Direi piuttosto terrestri; “terreni” fa un po’ contadini del Danubio. Il problema è che la definizione del mondo della modernità è molto astratta. Quando si elaborò il progetto moderno, non si conosceva la temperatura che avrebbe avuto il mondo moderno, né che si poteva arrivare a essere 9 o 12 miliardi di persone. Tali questioni fondamentali d’organizzazione della vita comune erano lasciate nella nebbia più completa, come nelle utopie classiche però derise. Bruscamente ci siamo accorti che la modernità è un’utopia e che i Moderni sono inadatti al futuro. Non siamo capaci di cambiare rapidamente nel momento stesso in cui le minacce si moltiplicano. Perché il mondo moderno ha una cattiva concezione del materialismo, richiede lungo tempo giungere ad una situazione d’allerta. Cosa divertente: si hanno esattamente le caratteristiche di ciò che si chiamavano «le società chiuse arcaiche», che si supponeva fossero incapaci d’adattarsi rapidamente alla modernità. Ora è questa, sembra, che è la più incapace di muoversi.
Come giudica la politica francese in occasione del summit Cop23?
(…) Non si può fare granché se la politica é lasciata allo Stato: le questioni ecologiche non possono essere trattate dal normale apparato dello Stato. Questo si occupa sempre di ciò che prima i militanti sono arrivati a rendere visibile; lo Stato non può mai anticipare le questioni future, cosa che è compito della politica dei ricercatori, dei cittadini, dei militanti e che lo Stato può organizzare solo dopo. Qui sta l’importanza delle zone da difendere (Zad), ancora irriducibili di fronte ai tentativi di captazione da parte dello Stato. Le questioni ecologiche restano esterne alle preoccupazioni sociali sin quando non c’è un popolo capace di legarle. La questione delle diseguaglianze territoriali – in senso lato – rinvia anche a ciò che chiamo le classi geo-sociali. C’è anche l’enciclica del papa, Laudato Si’, che traccia il legame tra diseguaglianze ed ecologia e che permette di mobilitare altrimenti la politica.

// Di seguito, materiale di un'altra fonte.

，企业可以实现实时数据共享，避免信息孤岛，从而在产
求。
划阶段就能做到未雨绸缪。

Il compito più urgente è il più lento: occorre trovare un popolo corrispondente alla questione ecologica, allo stesso modo in cui si è a lungo avuto un popolo che corrispondeva alla questione sociale. La ragione è che l’appartenenza a spazi territoriali resta troppo astratta. Non si sono ancora viste le connessioni che tale crisi ecologica offriva alla questione sociale: il popolo manca. Per trovarlo, occorre già poter determinare il territorio, il suolo, l’habitat sul quale vive.
Lei propone che delle lamentele e denunce siano rivolte all’Europa per passare in rassegna i problemi attorno ai quali un popolo potrebbe costituirsi.
La procedura pratica che propongo consiste in effetti in dei cahiers de doléances [quaderni delle lamentele e denunce] nel senso del 1789, che facciano una descrizione precisa, rapida e condivisa dei territori in lotta gli uni con gli altri, cioè delle classi geo-sociali installate e definite su un territorio. Ciò che delle persone senza molta istruzione erano capaci di fare due secoli fa dovrebbe essere fattibile oggi. Ognuno può definire dove atterrare. Non si può fare politica senza popolo e non si può avere popolo se non si ha territorio.
Evoco quindi l’Europa, a titolo personale, perché non si può chiedere dove atterrare, se non si dice dove si vuole atterrare. La questione europea mostra l’ambiguità delle appartenenze: l’Europa è allo stesso tempo nazionale, post-nazionale e regionale. Questa patria europea ha una buona scala: né troppo piccola, né troppo grande. Se alcune persone sono state sorprese da quella parte sull’Europa del mio libro, è perché ritengono che non si abbia il diritto di parlare dell’Europa come patria vissuta. Ora, anche se non la si valorizza positivamente, va riconosciuto che essa si trova definita negativamente per effetto dell’abbandono simultaneo degli Stati Uniti e del Regno Unito, senza dimenticare la Turchia, l’ostilità sempre pressante della Russia e la concorrenza della Cina. Non è forse questo che disegna l’Europa come zona da difendere?
La traduzione dal francese è di Salvatore Palidda.